Work request 1: Extract the part of the article on the LIGO upgrade that opens with the words containing "In 2015, a century-old" and closes with "a single proton.", copying it word for word.

Extract:
In 2015, a century-old prediction by Einstein was finally proven correct, as gravitational waves were detected for the first time. Now, the facilities behind this discovery – the Laser Interferometer Gravitational-Wave Observatory (LIGO) – are back up and running after a year-long upgrade, with a few new tricks up their sleeves.

Gravitational waves are ripples through the very fabric of spacetime, set in motion by cataclysmic events like the collision of two black holes or neutron stars. But by the time they wash over us here on Earth, they're extremely tiny, distorting reality on the scale of a thousandth the width of a single proton.

To detect them at LIGO, lasers are beamed back and forth down two 4-km (2.5 mi) long arms arranged in an L-shape. Incredibly precise sensors are installed to detect even the slightest distortion in the beams, which indicate that a gravitational wave has rolled through. Collaborating with other facilities can help triangulate where the signals originated from.

The two LIGO detectors, located in Washington and Louisiana, shut down about a year ago to undergo some much-needed upgrades, and as of April 1 they're back up and running. The laser power has been doubled, and five of the eight mirrors in each facility have been replaced with better-performing ones. And finally, new "quantum noise filters" were applied to reduce the background noise that could be masking small wave readings.

LIGO team members install new components that help reduce quantum noise, which could mask small gravitational wave signals
LIGO team members install new components that help reduce quantum noise, which could mask small gravitational wave signals

All up, the new and improved LIGO is about 40 percent more sensitive than during its last run, allowing it to survey a larger volume of space than ever before. The team says the detector can also now see neutron star collisions out to an average distance of 550 million light-years, which is more than 190 million further than previously possible.

Better yet, LIGO won't be alone. The European version Virgo has also received an upgrade that essentially doubled its sensitivity, and with the two of them working together new discoveries should come rolling in.

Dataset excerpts
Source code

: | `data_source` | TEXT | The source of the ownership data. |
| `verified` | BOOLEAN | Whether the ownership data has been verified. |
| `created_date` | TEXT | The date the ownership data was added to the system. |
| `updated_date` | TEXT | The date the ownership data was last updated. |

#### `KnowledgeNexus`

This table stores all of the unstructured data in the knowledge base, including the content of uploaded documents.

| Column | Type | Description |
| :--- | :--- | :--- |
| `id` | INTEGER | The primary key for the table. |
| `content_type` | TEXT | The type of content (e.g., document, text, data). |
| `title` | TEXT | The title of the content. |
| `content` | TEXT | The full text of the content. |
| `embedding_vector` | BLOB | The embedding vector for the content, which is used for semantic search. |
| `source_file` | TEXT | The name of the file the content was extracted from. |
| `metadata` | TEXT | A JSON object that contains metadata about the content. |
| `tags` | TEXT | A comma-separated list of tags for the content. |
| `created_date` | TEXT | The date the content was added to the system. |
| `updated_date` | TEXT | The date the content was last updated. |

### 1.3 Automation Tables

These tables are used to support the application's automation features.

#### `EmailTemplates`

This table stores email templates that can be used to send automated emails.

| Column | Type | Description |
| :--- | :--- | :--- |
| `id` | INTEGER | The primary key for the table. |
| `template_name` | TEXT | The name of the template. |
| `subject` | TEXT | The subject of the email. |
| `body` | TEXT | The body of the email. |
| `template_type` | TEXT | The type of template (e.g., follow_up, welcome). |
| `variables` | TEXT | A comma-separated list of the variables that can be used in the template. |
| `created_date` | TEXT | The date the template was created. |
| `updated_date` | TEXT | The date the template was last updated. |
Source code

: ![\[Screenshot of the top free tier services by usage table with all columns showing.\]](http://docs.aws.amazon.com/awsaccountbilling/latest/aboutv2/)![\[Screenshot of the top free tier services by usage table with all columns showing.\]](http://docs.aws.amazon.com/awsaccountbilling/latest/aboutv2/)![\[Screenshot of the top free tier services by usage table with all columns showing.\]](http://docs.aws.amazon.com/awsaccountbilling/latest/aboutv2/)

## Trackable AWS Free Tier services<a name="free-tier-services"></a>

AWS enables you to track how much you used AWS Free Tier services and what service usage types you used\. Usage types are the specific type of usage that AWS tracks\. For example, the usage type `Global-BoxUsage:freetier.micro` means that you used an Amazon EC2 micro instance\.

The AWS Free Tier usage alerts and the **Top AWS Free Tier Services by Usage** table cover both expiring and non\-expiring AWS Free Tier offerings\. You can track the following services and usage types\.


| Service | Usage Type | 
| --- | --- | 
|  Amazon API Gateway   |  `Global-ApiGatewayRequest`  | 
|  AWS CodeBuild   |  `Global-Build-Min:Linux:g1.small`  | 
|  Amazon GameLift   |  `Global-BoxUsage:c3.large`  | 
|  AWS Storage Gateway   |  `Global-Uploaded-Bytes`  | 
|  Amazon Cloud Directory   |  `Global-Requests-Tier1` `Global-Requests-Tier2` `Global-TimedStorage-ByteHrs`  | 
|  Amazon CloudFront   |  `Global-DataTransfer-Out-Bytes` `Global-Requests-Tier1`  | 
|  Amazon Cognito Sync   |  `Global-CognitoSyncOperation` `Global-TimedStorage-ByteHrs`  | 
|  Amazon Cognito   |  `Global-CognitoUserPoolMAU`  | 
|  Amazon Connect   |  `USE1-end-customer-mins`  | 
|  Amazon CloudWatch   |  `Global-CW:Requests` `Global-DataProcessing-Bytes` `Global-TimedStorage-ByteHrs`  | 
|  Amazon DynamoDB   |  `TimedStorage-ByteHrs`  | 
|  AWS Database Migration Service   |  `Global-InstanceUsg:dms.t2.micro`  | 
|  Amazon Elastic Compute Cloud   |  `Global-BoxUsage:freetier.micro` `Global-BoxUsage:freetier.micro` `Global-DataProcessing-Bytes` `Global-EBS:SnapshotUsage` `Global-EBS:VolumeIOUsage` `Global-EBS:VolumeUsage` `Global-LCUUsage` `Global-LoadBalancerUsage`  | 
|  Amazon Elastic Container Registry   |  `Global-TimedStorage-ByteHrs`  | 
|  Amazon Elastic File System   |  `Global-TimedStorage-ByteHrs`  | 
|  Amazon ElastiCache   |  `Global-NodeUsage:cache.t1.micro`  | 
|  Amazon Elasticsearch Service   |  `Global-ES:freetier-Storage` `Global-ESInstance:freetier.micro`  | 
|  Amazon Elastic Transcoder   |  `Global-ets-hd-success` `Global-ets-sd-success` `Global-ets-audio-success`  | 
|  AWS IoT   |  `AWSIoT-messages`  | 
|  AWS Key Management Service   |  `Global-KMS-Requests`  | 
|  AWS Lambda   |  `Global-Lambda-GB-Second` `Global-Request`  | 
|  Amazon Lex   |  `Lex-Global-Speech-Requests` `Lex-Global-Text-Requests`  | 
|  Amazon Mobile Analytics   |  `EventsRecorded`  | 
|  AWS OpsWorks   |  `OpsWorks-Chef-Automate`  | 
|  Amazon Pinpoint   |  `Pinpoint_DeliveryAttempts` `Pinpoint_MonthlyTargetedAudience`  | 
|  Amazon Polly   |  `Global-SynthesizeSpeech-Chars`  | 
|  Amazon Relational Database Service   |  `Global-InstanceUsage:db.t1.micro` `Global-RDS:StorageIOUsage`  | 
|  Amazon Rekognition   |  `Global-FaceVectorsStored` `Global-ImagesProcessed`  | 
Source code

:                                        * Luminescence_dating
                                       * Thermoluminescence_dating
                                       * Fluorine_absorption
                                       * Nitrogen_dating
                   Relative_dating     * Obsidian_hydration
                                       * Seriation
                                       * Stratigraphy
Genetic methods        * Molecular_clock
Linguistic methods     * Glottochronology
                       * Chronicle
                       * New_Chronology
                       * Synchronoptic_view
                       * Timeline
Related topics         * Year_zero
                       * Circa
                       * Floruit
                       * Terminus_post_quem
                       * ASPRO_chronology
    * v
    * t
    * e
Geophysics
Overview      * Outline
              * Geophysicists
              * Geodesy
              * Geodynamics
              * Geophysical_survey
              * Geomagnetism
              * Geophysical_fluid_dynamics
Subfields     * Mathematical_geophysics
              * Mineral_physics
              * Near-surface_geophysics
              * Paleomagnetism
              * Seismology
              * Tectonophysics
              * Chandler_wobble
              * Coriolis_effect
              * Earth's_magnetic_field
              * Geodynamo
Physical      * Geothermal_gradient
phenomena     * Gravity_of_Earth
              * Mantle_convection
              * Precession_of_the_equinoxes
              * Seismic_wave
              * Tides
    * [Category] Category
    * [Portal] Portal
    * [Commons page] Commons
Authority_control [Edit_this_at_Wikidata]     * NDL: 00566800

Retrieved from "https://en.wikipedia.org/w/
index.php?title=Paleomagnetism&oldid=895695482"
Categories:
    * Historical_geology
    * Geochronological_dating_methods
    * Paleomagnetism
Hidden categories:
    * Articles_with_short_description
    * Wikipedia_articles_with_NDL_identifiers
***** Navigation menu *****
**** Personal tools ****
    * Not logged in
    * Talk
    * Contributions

Work request 2: Pull out each line of the listing above that contains the string "Bytes".

Response box 1:
In 2015, a century-old prediction by Einstein was finally proven correct, as gravitational waves were detected for the first time. Now, the facilities behind this discovery – the Laser Interferometer Gravitational-Wave Observatory (LIGO) – are back up and running after a year-long upgrade, with a few new tricks up their sleeves.

Gravitational waves are ripples through the very fabric of spacetime, set in motion by cataclysmic events like the collision of two black holes or neutron stars. But by the time they wash over us here on Earth, they're extremely tiny, distorting reality on the scale of a thousandth the width of a single proton.

Response box 2:
|  AWS Storage Gateway   |  `Global-Uploaded-Bytes`  | 
|  Amazon CloudFront   |  `Global-DataTransfer-Out-Bytes` `Global-Requests-Tier1`  | 
|  Amazon CloudWatch   |  `Global-CW:Requests` `Global-DataProcessing-Bytes` `Global-TimedStorage-ByteHrs`  | 
|  Amazon Elastic Compute Cloud   |  `Global-BoxUsage:freetier.micro` `Global-BoxUsage:freetier.micro` `Global-DataProcessing-Bytes` `Global-EBS:SnapshotUsage` `Global-EBS:VolumeIOUsage` `Global-EBS:VolumeUsage` `Global-LCUUsage` `Global-LoadBalancerUsage`  | 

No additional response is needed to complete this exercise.